Close

Azure AD support in browser and Postman

I have been struggling a bit with Azure Active Directory authentication of WebApps. First I tried to access the service via Chrome. The idea was to use the so-called Developer Tools to obtain the security token.

I tried the following address:
https://archibusgatewayservice.azurewebsites.net/api/serviceorders
And I get the error:
<Error>
<Message>Authorization has been denied for this request.</Message>
</Error>

Then I developed a custom client to get the token.

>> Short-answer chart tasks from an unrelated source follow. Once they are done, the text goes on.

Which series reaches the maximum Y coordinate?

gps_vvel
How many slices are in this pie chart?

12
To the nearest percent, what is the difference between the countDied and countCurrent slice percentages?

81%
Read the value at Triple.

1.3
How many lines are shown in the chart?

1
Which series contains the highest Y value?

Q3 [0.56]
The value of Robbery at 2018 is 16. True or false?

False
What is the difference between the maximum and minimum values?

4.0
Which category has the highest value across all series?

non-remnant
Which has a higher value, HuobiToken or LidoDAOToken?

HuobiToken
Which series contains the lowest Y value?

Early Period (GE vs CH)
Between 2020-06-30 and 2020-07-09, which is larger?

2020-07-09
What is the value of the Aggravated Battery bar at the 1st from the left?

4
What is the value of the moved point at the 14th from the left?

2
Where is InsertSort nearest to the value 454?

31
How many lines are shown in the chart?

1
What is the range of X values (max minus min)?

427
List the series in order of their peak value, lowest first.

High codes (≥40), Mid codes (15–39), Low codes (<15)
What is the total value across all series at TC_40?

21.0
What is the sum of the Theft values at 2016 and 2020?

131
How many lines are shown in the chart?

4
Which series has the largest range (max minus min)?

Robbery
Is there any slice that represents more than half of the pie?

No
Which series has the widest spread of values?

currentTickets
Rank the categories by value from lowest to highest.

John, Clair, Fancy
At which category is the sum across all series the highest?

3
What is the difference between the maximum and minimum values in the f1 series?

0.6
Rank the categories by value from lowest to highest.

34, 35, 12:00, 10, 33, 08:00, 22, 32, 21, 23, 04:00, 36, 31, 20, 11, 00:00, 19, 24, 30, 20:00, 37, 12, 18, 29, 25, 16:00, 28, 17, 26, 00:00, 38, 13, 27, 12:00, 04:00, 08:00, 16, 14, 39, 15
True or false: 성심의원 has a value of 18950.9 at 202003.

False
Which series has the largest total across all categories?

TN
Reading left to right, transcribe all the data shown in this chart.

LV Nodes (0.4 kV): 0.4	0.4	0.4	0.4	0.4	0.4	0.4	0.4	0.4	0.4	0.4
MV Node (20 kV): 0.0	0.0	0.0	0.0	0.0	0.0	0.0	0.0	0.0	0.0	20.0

The relevant code fragment is shown below:

authContext = new AuthenticationContext(authority);
AuthenticationResult authResult = authContext.AcquireToken(apiResourceId, clientId, redirectUri);

HttpClient client = new HttpClient();
client.DefaultRequestHeaders.Accept.Add(new MediaTypeWithQualityHeaderValue(“application/json”));
client.DefaultRequestHeaders.Authorization = new AuthenticationHeaderValue(“Bearer”, authResult.AccessToken);

string postBody = “{‘ServiceNumber’: ‘TEST001’}”;

HttpResponseMessage response = await client.PostAsync(apiBaseAddress + “api/serviceorders”, new StringContent(postBody, Encoding.UTF8, “application/json”));
response.EnsureSuccessStatusCode();
string responseString = await response.Content.ReadAsStringAsync();

If you do a quickwatch on the client created you actually see the authorization header:
Bearer eyJ0e…

Then I went to Postman, entered the authorization header and voila: it works!

Postman

Now back to the browser. What I found out is that it makes a difference how you configure Authentication / Authorization for the Web App in the Azure Preview Portal. If you switch Authentication/Authorization off in the Preview Portal, both the client application and Postman work, but the browser doesn’t work. If you switch it on, it’s just the other way around. The browser redirects you to a login page when you enter the following address:
http://archibusgatewayservice.azurewebsites.net

Azure WebSite Authentication

Now you can do a get call via the browser (posts are not possible) and then you will find out that you still can’t find the security token. That makes sense. Active Directory credentials are never sent with the request, so you will never find them via the Developer Tools. I think if you use a MicroSoft account to authenticate that you will find a so-called zumo token (specify a X-ZUMO-AUTH header).